Bu anlamda son günlerde dillendirilen sarılı morlu
ve nohutlu fasulyeli lafları yan yana düşünmek gerekir. İkisi de yan yanadır.
Sosyalistlerin bu düşük seviye karşısında dikkatli olması şarttır. Bu seviyeye
gerilemenin bir sebebi de AKP ile birlikte edinilen alışkanlıklardır. AKP ve
tabanına yönelik aşağılama pratiği, artık yüzünü sol içerisine çevirmiştir.
Bayramdır, seyrandır; TKP, “sarılı morlu” lafını
biraz da Dersim’de ittifak kurduğu ortağını yabancılaştırmak için söylemiştir.
Ondaki “köylülük”, arınılması gereken bir kirdir. Kendi bayrağını bir
süreliğine taşımak yetmez, kırk suda tövbe edip yıkanılması gerekir. TKP
şahsında burjuva siyaset, çapaklarından arınma gayreti içerisindedir. Sarı ve
mora karşı çıkartılan “kızıl”, resmîdir, düzleme amaçlıdır.
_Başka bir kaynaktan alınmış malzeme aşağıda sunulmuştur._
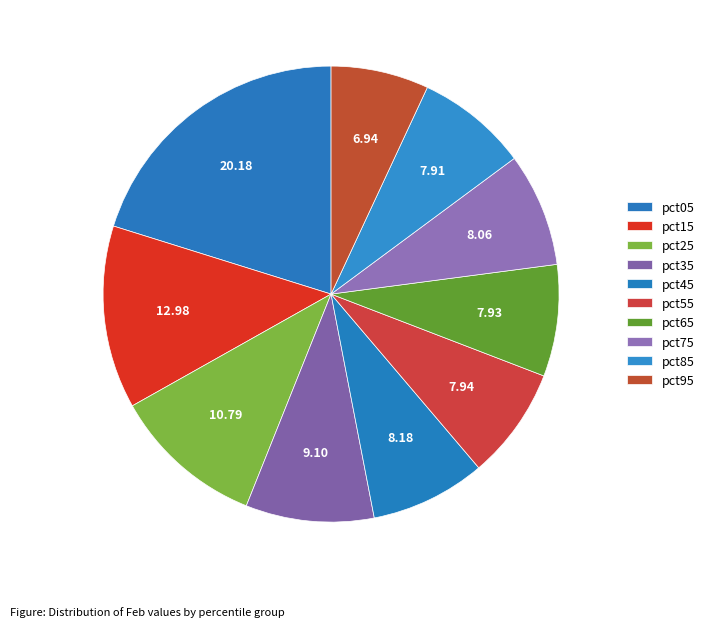

Count the number of slices in the pie.

10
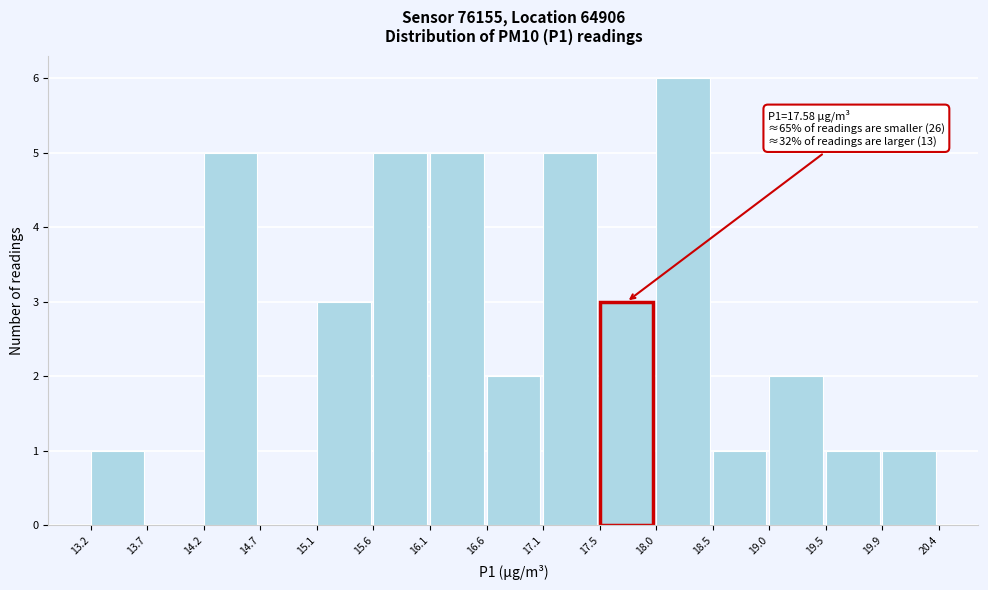

Which range on the x-axis has the tallest bar?

18.0 to 18.5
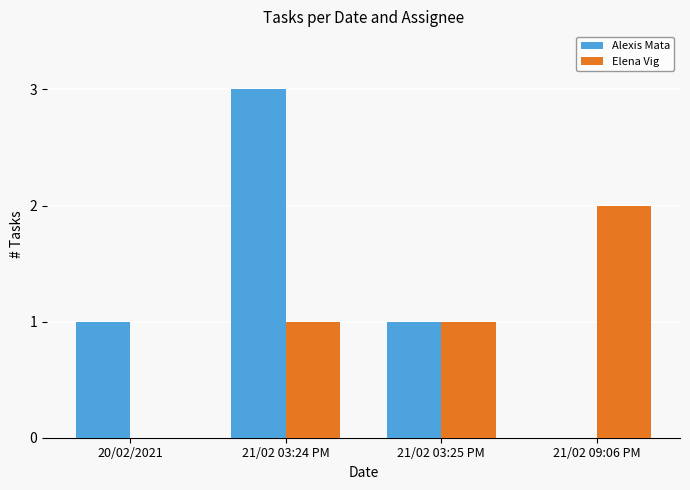

How many Elena Vig values are between 1 and 2?

3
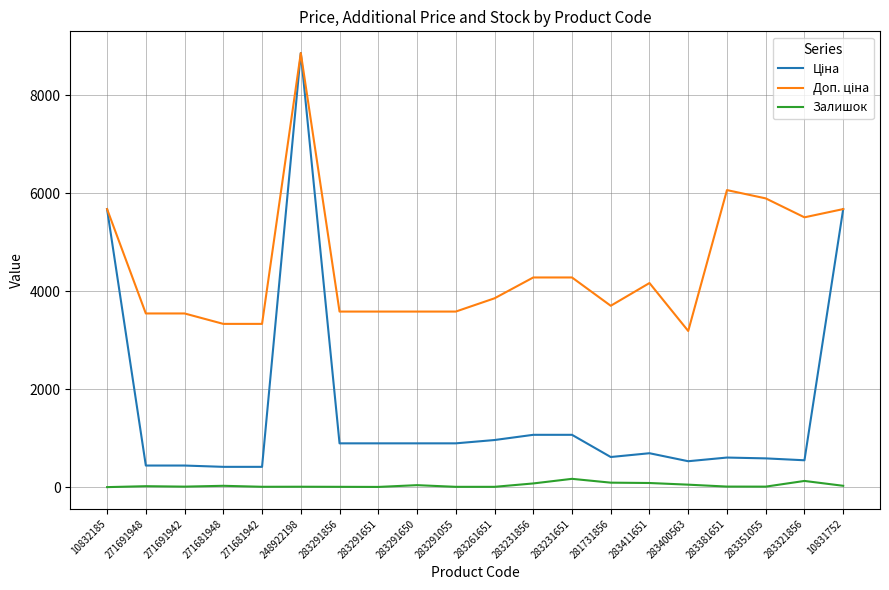

At which category is the sum across all series the highest?

248922198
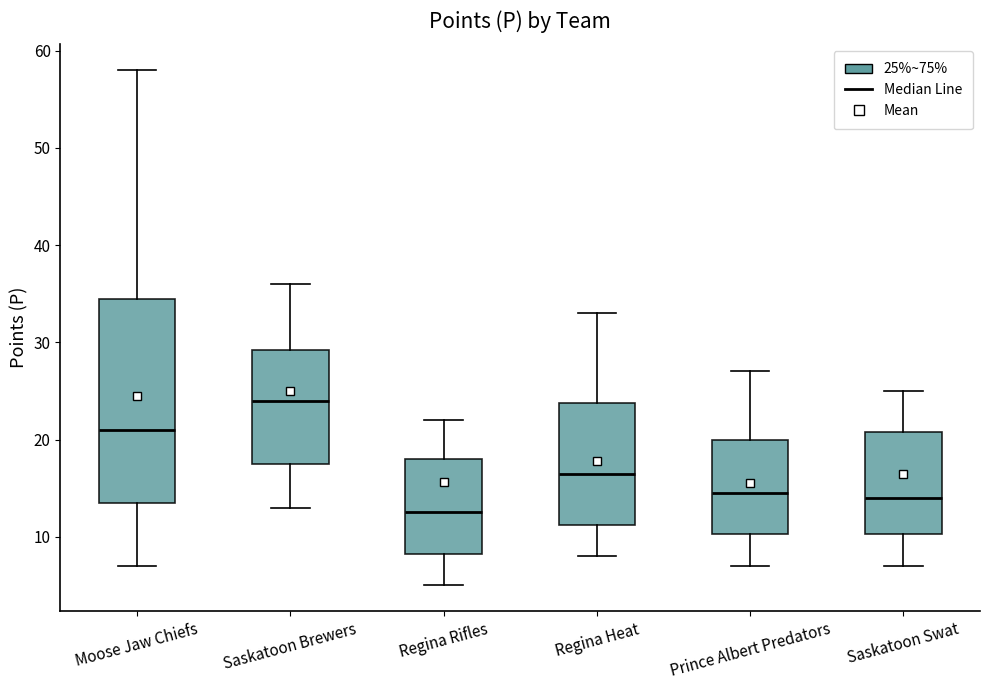

Which box has the highest median line?

Saskatoon Brewers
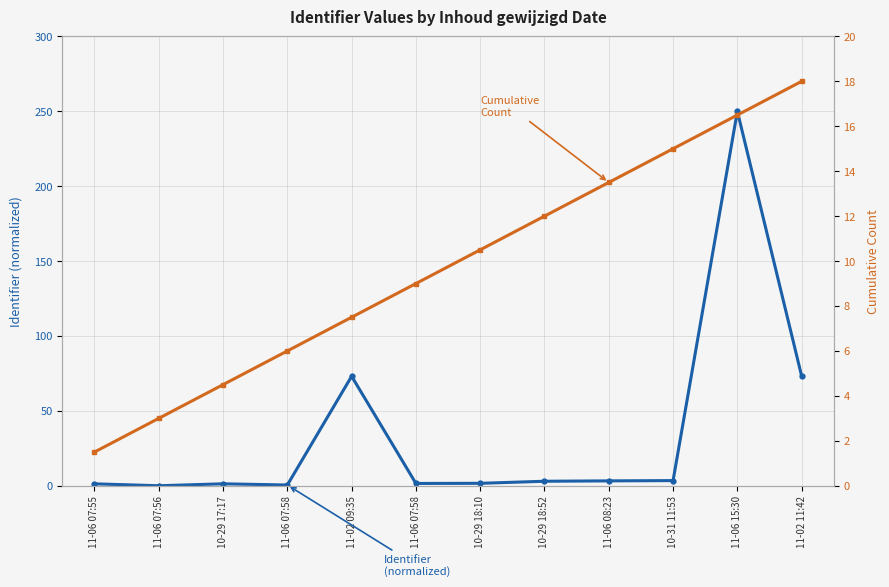

How many values in the Identifier (normalized) series are below 3?

6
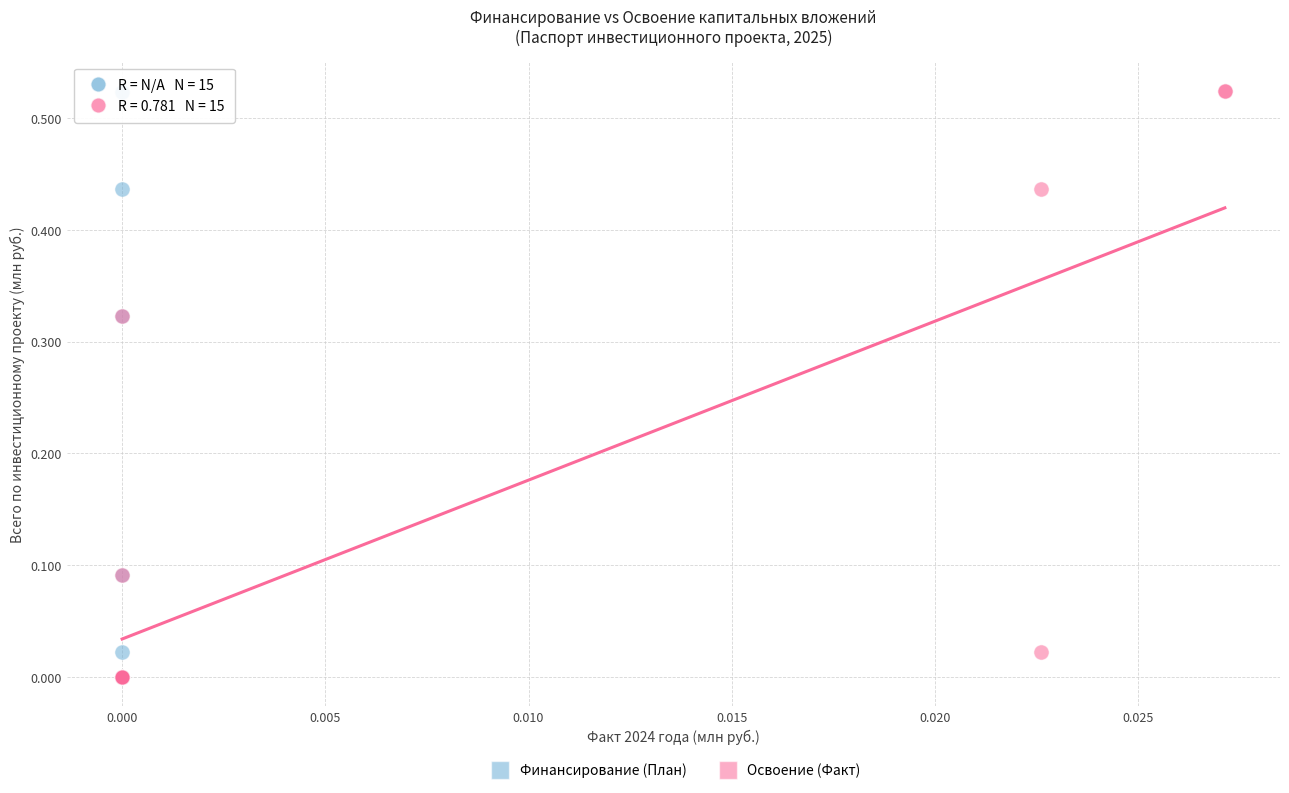

Which series has the largest Y range (max minus min)?

Освоение (Факт)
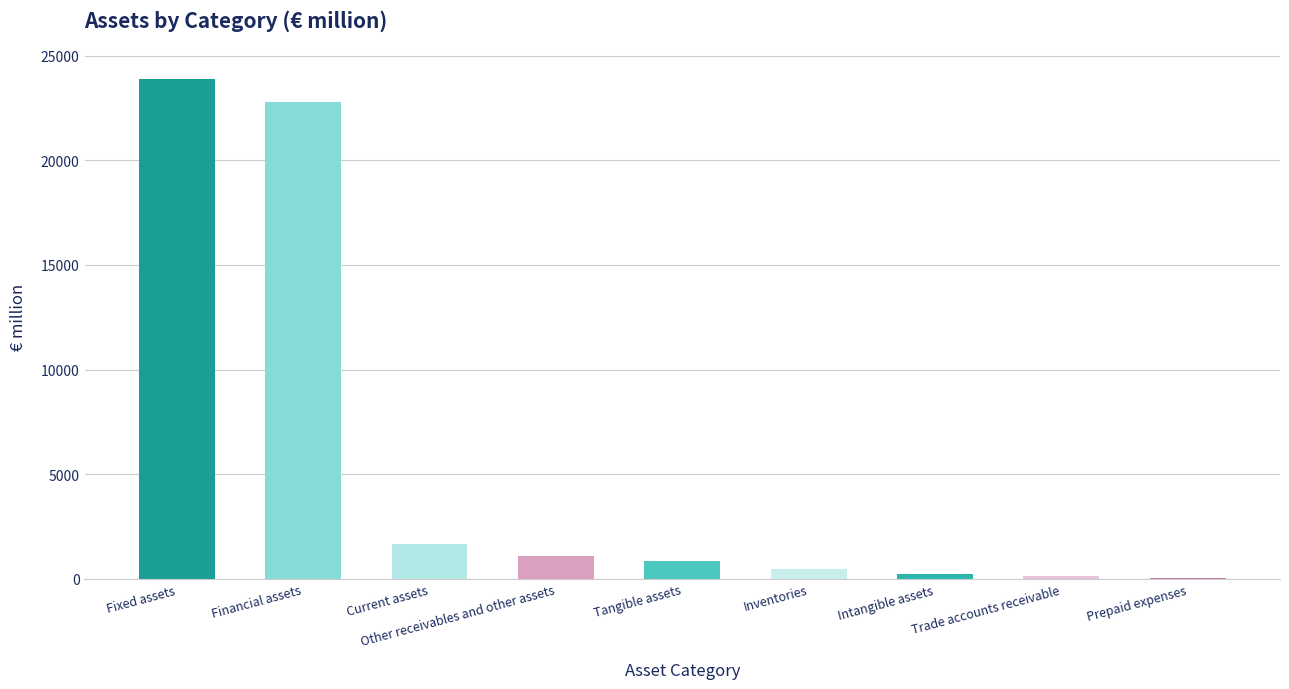

Which label corresponds to the largest value in the chart?

Fixed assets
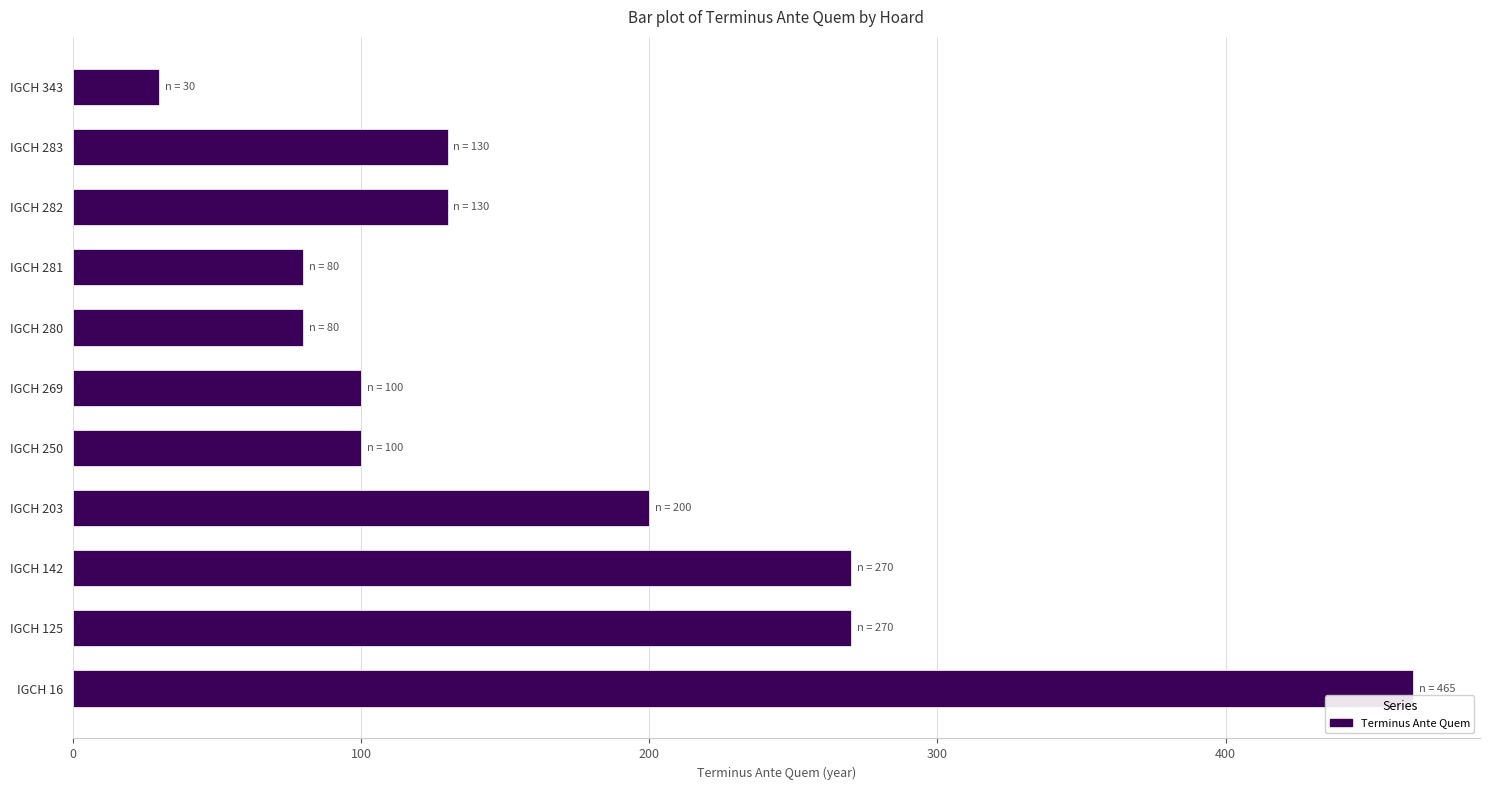

Approximately how many times larger is the value at IGCH 269 compared to IGCH 283?

0.8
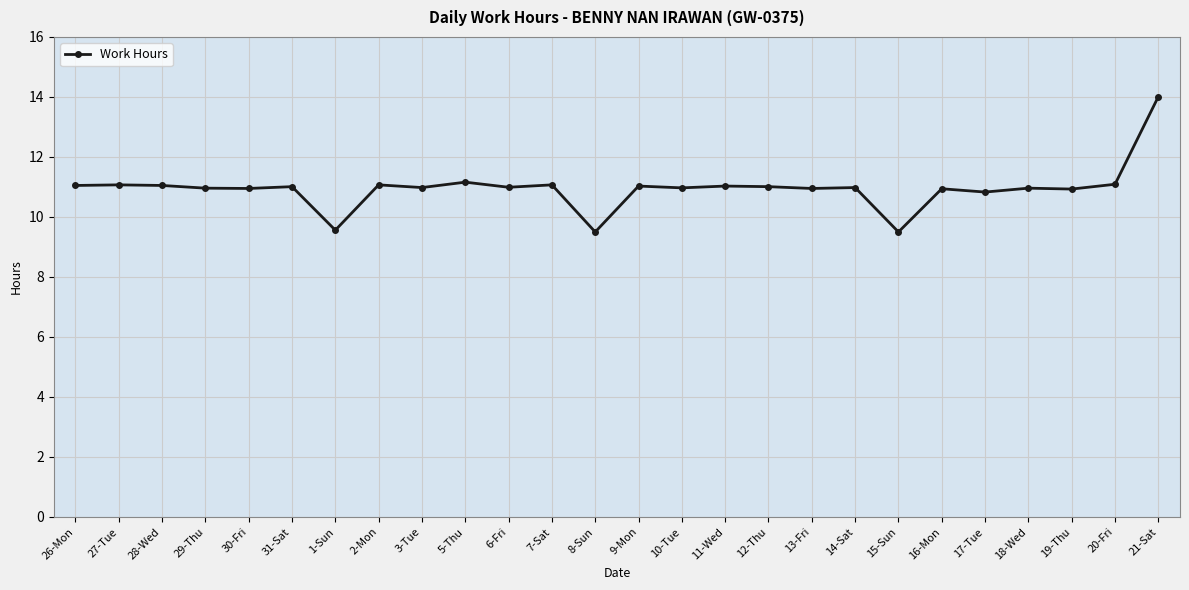

How many distinct data groups are displayed?

1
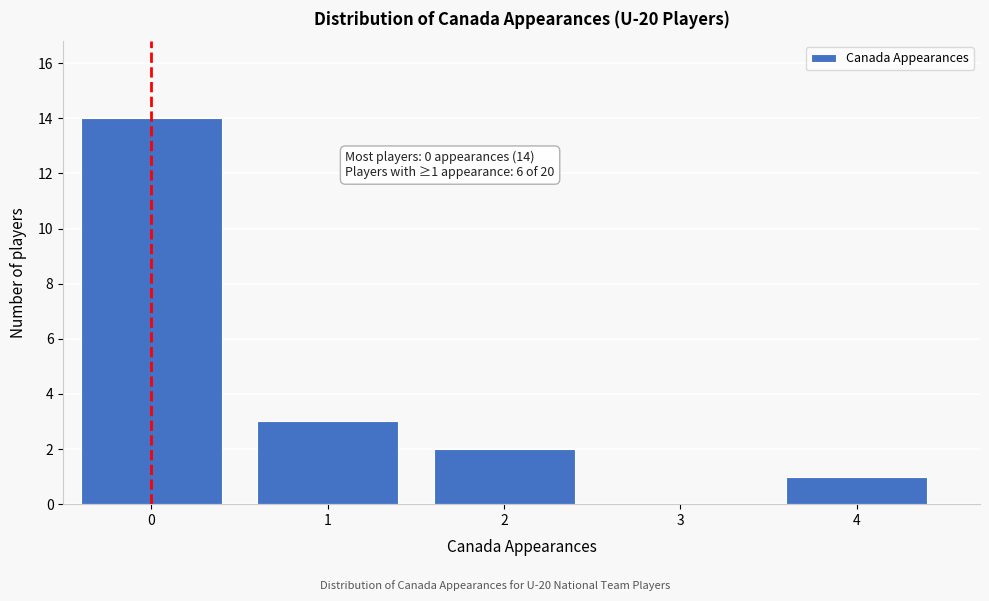

Reading left to right, what are all the values shown in this chart?

0=14	1=3	2=2	3=0	4=1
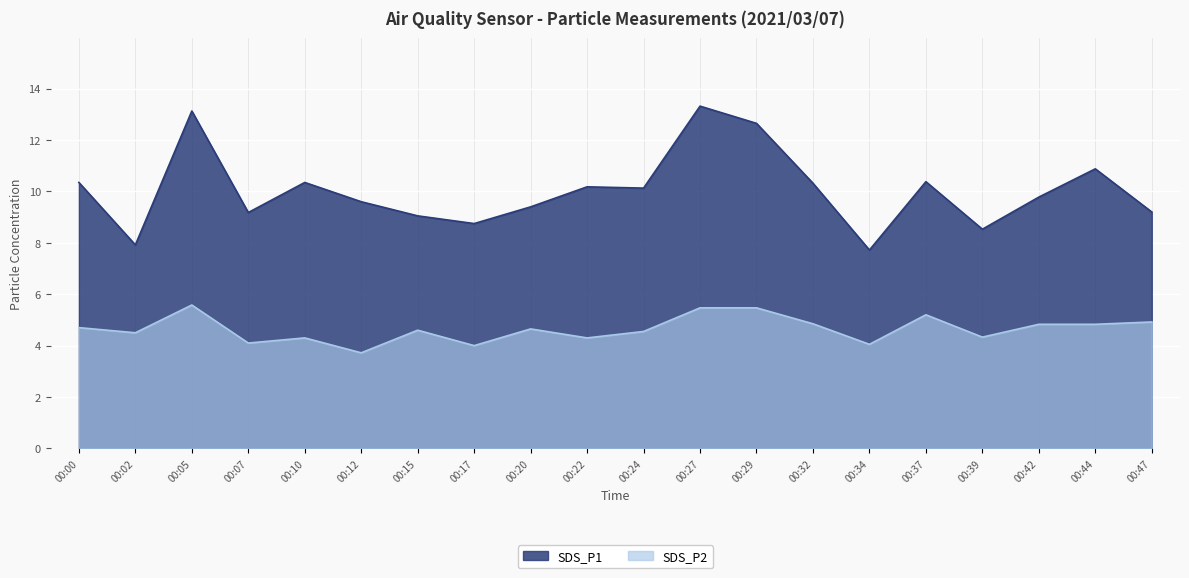

Rank the series by their average value, from lowest to highest.

SDS_P2, SDS_P1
Nohut-fasulye esprisi yapanlarsa (demek ki) karnı
tok olanlardır. Bu eleştirinin “Ama Kürtler...” diye karşılanması, başta Kürt’e
küfürdür. Bireysel kaçışların bahanesi veya bireysel hezeyanların gerekçesi
olduğundan haberi var mıdır Kürt milletinin? Sonuçta nohutu, fasulyeyi
küçümseyen, nereye seslendiğini, kime seslendiğini iyi bilmektedir.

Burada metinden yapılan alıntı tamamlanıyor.